When your website is not achieving its projected sales targets, your first instinct will probably be “get more traffic”.
But those striving to grow online sales tend to focus too much on generating new visitors, while neglecting the experience of visitors on the site.
You can bring a horse to water, but you can’t make it drink.
Recently, the manager of a large retail store told me that he was embarrassed about the number of homepage visitors that were converting to paying customers. They had spent a lot of money on SEO, SEM, Google Adwords, social media marketing, etc.
I logged on. His site looked user friendly — the design was clean and professional, and simple tasks like finding a product were easy.
But I tried to buy a product. I was confused about the price: did it include shipping? Would I get free shipping if I added one or more products? I couldn’t find any links to the shipping policy or shipping rates. I proceeded through the checkout, to see if shipping would get added to the price — my frustration building — when, suddenly, I was asked to register.

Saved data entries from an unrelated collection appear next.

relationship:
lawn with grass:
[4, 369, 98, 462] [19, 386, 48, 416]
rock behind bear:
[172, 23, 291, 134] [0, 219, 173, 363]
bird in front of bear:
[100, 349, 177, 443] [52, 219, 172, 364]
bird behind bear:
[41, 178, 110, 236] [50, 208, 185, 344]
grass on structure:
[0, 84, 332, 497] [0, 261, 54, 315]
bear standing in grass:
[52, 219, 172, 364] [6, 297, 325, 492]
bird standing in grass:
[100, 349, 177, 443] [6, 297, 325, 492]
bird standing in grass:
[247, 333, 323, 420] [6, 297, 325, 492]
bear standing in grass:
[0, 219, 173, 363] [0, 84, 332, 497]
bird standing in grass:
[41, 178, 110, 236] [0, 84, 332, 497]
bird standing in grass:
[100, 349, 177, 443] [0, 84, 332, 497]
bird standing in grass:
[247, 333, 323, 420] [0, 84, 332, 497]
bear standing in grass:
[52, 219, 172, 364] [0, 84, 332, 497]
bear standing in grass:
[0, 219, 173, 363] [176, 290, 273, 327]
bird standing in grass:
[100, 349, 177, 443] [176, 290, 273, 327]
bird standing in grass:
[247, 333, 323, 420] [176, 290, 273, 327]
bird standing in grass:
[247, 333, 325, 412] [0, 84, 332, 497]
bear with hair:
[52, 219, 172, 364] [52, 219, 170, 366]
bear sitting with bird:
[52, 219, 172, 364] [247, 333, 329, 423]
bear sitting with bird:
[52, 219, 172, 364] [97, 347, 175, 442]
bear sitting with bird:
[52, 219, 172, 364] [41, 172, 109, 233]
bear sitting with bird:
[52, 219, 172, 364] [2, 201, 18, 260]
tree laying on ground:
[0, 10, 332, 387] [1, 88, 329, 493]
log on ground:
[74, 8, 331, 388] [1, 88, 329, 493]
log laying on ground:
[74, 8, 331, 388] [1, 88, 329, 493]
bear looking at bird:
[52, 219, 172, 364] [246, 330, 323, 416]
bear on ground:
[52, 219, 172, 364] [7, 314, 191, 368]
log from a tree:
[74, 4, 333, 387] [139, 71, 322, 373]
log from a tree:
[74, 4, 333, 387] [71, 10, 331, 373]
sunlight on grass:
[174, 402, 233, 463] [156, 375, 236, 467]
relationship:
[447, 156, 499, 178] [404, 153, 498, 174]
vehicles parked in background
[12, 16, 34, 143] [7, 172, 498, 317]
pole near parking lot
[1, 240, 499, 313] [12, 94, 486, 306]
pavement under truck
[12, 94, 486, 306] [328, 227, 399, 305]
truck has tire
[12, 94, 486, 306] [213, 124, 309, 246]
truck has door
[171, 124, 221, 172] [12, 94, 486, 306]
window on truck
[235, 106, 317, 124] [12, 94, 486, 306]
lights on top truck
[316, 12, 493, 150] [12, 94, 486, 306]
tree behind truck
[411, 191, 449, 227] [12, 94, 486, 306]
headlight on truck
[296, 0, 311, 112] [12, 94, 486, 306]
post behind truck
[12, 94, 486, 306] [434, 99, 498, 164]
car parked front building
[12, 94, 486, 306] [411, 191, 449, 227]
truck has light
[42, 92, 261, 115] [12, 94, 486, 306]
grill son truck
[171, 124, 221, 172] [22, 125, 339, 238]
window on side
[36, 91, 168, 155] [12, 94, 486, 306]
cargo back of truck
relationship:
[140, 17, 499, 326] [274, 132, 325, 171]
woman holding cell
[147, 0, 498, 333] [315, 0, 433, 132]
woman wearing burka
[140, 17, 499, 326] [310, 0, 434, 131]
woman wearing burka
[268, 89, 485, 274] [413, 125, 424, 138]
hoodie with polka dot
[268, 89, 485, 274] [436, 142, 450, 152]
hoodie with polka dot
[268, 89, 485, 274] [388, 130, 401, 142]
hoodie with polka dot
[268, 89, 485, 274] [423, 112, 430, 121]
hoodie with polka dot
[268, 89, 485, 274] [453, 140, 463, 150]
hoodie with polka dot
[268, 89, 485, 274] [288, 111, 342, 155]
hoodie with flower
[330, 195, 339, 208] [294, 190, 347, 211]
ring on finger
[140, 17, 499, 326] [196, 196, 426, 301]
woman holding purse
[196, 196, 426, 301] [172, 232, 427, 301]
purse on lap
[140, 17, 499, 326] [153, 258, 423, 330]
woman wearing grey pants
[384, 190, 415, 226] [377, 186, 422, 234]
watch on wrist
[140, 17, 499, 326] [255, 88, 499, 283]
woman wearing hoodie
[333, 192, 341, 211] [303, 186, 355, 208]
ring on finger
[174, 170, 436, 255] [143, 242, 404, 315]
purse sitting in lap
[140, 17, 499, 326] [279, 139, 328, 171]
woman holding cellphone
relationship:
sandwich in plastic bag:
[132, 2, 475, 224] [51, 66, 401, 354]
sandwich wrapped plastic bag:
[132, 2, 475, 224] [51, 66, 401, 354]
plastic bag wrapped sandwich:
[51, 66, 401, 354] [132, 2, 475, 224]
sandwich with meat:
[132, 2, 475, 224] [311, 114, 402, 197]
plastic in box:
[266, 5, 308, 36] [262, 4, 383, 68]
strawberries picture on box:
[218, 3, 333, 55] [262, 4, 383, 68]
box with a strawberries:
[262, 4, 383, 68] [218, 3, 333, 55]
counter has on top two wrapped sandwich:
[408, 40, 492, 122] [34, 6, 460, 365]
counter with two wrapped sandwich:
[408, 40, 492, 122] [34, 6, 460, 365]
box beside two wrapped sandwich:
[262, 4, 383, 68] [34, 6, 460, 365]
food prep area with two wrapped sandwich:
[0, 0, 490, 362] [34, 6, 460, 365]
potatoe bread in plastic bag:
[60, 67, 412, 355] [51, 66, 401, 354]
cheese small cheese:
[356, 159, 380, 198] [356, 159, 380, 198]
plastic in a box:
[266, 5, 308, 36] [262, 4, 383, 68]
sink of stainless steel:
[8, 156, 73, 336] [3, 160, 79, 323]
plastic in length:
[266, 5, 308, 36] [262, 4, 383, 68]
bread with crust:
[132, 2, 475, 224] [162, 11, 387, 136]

Like most people, I hate filling registration forms. I hate filling any forms. Do I create a new username and password, or take the security-weak decision to reuse an existing username and password?
I didn’t proceed. I suspect many other people abandoned their carts at this point.
For the owner of this store, a few design tweaks could have removed my frustrations (make the shipping policy/price clear; remove the need to register, or push it to later in the cycle).
I believe that this web business owner has never observed real users interacting with his own website.
By spending a small portion of his budget on usability — testing, iterating the design, first aid webmedqualityshop24.com online, etc. — he may see his conversions improve quickly.